I do like the idea that highly gifted kids deserve more than gradeskipping as the only way to get their educational needs met. There should be self-contained, multiage classrooms in every school for the kids whose learning needs aren't being consistently met in the regular classroom. The problem is that the tone of the book is very 'anti-gradeskip' and blames parents for not finding other solutions. Maybe as a group we parents need to take more responsibility for there not being a full time self-contained classroom in every school, but at the moment when we are in the thick of raising our children, I think we have to choose the 'least-worst' option, and shouldn't be blamed for that.

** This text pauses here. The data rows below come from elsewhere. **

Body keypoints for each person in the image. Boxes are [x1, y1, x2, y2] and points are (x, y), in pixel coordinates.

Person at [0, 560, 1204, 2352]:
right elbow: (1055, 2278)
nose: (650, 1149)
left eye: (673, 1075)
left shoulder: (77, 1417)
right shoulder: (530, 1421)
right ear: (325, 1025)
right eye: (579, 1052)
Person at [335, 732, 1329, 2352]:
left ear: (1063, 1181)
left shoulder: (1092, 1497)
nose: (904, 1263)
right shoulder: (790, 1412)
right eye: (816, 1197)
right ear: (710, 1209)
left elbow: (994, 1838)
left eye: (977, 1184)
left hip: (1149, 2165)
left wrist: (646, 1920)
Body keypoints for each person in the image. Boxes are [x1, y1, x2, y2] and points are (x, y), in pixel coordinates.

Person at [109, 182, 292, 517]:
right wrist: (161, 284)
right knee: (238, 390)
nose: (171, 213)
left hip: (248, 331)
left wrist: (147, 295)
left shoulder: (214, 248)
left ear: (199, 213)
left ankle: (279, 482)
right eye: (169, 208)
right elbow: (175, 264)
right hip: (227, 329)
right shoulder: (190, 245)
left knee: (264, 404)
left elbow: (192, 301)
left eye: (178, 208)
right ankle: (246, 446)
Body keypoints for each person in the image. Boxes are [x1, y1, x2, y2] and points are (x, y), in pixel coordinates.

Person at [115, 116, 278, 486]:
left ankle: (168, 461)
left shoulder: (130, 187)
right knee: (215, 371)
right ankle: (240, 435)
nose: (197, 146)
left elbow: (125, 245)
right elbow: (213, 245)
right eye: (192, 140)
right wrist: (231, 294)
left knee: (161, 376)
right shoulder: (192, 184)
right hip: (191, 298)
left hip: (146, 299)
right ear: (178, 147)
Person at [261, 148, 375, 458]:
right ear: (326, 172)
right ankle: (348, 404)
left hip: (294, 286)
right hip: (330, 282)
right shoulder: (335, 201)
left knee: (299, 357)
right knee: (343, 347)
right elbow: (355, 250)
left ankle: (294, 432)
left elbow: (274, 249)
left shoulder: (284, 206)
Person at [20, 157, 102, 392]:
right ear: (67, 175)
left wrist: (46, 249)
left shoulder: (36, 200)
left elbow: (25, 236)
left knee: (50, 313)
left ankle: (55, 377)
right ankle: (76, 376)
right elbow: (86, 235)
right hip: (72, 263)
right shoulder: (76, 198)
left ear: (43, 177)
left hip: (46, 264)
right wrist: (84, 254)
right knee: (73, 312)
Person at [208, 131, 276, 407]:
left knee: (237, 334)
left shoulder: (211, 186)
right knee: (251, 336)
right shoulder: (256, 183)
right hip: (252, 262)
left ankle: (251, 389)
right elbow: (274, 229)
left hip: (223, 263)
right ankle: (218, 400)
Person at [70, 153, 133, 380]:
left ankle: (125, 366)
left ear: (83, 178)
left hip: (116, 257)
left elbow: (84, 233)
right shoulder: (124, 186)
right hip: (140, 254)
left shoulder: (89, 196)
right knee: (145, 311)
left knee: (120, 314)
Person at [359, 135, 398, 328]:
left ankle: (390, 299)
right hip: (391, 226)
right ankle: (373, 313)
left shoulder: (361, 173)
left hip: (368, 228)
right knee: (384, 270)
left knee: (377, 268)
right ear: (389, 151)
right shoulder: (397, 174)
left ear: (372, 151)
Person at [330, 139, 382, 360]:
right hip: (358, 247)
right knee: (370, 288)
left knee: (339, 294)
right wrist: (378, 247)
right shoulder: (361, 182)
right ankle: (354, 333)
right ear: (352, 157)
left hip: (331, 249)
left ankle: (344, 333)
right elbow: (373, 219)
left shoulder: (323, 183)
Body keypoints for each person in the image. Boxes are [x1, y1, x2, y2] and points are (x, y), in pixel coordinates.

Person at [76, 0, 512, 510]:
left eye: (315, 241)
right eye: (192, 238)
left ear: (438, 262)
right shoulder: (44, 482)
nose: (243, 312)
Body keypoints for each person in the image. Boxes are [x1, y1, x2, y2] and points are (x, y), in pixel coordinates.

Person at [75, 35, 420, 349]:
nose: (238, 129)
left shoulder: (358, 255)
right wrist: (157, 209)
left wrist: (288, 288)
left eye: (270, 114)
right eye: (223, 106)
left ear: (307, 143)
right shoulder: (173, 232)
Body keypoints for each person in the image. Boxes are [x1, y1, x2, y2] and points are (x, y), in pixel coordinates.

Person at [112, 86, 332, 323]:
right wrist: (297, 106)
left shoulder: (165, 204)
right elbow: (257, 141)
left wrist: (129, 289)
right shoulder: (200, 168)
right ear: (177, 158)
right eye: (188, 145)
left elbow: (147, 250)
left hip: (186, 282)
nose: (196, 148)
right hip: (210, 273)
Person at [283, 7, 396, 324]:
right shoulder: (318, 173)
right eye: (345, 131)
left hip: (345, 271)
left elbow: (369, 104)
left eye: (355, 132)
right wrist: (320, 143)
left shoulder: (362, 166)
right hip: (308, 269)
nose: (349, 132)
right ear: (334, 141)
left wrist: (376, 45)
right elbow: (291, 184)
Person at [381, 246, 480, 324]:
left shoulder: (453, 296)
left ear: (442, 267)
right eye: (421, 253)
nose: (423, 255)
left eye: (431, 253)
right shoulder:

The book claims that its subjects are in the highly gifted to profoundly gifted range, which of course has no standard definition, but while the introduction claims 0.2%, another chapter in the book refers to 2.0%.
My other objection is the distinction drawn between 'gifted but unidentified' and 'parent-identified gifted' kids. Yes, the kids who were identified by their parents are more intense, emotionally needy, and less successful as adults. But is this a chicken or egg kind of thing? Were children who were more intense etc. more likely to be identified by their parents as gifted than those who were not?
Yes, kids with a really high EQ as well as a high IQ handle their lives much more easily than kids with high IQ and normal or below average EQ. High IQ kids with ADD or ADHD or other 2e's have a harder time in life than High IQ kids without twice exceptionalities. This is true for people with average IQ as well, yes? To me, a fan of 'kids are born the way they are born, and we sensitive parents try our best to help them learn to work with what they have - provide challenge for the strengths and scaffolding and support for the weaknesses' school of parenting, it is a 'association/causation' error to see that kids who are identified as gifted by their parents make more of a fuss in life and blame the parents, as if all of them made the identification for their own ego needs.
Certainly the individual stories in the book highlight perfectly dreadful parents whom one could easily believe made the identification for their own ego needs, but given the parents I know, it seems like for the vast majority, gifted kids get identified early because the parenting is aware and sensitive and appropriate. Some of the kids stand out because they aren't particularly high in EQ enough to blend in or take life with a grain of salt. Some kids stand out because their abilities are just plain noticeable compared to the other kids that are around them. Some kids stand out because they actually have 2es such as ADHD/ADD that interfere with their coping ability. Any one of these things make success in life more difficult to achieve.